*Activity*. Pick up the transcript passage below on trauma in emergency medicine and continue it from its last sentence.

*Document segment*.
····················
Yeah. I mean, I'm not a psychiatrist, but to me, that does sound like an accurate description of complex PTSD, because it's not a clear trigger. And I think what you're describing is incredibly common. You know, throughout our careers in emergency medicine, when we stay at this heightened stress level, a lot of times we're not able to process all the trauma that's happening. And similar to what happened to me in 2021, as the stress was coming down, is when I started to feel, you know, that I was falling apart. You know, trauma, you know, there's a famous book written about trauma that I'm sure many listeners have heard of, The Body Keeps the Score. And trauma will always come out. And the other reason I find this so important to get out to our community is our patients are experiencing trauma, just by definition of being in the emergency department. If they weren't traumatized before they got to us, being in the waiting room probably uh traumatized them, which the pit does such an amazing job of showing what it's like being a patient in a waiting room. And patients that are experiencing trauma can also be very challenging and I'll even say annoying to deal with. And so by understanding our own trauma, you know, it's made me more compassionate to our patients. And also I hope, I hope that I'm minimizing the secondary trauma that they're experiencing in the emergency department by having a little bit more insight into, you know, why they may be acting the way that they're doing it. Again, it's not an excuse. And we know in our profession we experience workplace violence. It's not an exp excuse for aggressive behavior, but it is an explanation and just understanding what toolkit may be helpful in that situation.
····················
*Provided information*.
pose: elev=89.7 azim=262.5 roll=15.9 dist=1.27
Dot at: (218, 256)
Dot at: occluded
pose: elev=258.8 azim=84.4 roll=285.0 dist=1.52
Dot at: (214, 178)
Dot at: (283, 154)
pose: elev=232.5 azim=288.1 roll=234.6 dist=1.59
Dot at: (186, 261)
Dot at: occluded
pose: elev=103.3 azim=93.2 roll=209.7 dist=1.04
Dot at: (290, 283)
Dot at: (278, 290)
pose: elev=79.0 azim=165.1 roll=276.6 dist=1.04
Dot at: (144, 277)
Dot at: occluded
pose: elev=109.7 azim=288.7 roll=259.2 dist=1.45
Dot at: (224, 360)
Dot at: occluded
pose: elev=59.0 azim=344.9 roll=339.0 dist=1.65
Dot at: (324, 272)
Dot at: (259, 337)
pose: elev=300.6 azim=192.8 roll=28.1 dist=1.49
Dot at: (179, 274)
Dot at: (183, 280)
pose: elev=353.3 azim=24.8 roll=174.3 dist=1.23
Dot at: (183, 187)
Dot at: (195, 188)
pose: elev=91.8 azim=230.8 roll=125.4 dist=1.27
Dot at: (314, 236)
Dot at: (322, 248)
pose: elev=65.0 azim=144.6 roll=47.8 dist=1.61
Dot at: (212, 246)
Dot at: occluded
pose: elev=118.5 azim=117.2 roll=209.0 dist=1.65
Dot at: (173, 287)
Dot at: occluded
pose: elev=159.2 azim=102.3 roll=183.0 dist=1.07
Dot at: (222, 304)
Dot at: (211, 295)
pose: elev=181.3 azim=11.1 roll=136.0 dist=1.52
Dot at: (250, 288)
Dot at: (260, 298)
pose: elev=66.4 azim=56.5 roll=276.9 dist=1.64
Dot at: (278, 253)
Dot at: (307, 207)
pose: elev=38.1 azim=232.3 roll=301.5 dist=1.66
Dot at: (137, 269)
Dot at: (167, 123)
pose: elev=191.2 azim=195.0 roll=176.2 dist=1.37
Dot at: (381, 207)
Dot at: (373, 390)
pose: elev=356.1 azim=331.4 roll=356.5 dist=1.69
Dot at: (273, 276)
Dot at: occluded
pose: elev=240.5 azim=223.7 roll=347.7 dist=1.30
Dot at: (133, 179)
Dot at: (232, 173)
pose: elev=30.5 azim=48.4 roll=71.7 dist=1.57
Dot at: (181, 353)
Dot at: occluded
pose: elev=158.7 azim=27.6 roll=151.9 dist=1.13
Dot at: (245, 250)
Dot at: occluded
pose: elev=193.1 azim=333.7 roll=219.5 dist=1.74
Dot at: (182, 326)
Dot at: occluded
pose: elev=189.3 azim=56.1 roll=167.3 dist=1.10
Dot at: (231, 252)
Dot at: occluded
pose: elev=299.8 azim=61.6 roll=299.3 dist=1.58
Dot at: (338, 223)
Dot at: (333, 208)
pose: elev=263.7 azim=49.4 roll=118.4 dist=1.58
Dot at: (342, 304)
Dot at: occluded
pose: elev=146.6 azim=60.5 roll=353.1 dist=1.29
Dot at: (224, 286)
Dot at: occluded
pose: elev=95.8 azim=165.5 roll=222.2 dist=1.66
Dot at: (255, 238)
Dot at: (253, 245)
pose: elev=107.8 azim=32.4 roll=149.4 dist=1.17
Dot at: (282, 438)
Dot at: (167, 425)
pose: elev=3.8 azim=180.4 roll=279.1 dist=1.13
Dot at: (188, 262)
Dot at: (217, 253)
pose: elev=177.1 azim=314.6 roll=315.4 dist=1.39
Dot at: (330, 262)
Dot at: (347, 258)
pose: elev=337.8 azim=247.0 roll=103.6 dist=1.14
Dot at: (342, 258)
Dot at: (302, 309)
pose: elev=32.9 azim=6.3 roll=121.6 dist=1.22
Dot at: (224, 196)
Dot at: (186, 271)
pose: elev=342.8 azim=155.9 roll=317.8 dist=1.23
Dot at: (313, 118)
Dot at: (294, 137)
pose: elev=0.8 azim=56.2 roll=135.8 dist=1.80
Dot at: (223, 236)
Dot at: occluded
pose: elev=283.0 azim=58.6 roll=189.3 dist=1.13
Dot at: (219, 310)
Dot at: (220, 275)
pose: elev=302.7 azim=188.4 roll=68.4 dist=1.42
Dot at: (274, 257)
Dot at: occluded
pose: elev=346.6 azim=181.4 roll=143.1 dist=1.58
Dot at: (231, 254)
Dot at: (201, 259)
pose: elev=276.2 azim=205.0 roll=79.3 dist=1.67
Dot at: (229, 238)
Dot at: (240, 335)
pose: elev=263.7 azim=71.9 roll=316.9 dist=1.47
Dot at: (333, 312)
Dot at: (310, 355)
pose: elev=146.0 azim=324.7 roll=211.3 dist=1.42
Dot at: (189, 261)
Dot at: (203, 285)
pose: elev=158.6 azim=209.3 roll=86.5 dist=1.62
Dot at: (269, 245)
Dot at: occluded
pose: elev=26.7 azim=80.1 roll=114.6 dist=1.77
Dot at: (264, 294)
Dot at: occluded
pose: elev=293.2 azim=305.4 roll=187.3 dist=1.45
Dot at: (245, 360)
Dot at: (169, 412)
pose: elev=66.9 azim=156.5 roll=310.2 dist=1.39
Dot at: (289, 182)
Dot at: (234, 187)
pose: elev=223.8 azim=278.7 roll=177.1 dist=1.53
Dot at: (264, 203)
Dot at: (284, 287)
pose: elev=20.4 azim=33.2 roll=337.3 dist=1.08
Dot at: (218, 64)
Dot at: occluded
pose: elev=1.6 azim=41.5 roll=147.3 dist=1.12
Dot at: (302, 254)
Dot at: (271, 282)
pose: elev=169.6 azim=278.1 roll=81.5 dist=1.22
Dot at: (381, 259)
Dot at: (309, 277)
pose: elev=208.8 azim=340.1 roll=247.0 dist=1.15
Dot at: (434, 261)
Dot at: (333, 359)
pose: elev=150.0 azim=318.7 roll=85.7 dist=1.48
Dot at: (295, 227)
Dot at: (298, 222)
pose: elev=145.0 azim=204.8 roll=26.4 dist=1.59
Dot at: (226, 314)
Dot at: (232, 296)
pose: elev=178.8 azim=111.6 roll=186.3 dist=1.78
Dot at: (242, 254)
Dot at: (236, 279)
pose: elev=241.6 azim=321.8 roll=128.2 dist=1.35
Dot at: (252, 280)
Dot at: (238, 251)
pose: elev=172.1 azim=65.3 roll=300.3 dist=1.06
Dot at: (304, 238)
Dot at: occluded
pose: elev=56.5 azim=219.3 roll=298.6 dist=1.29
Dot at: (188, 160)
····················
*Answer*.
SPEAKER_01

Yeah, it's a really helpful section of the book to help you get back some of that compassion to understand that many of our patients are suffering what we're suffering from. But in order to have that compassion, you have to understand that you're suffering from it.

Therapy As Training And Prevention

SPEAKER_01

And so what do you say to your residents, your faculty members, about how they should think about their career, knowing that so many of us will have PTSD? How do you front load some therapy for these people?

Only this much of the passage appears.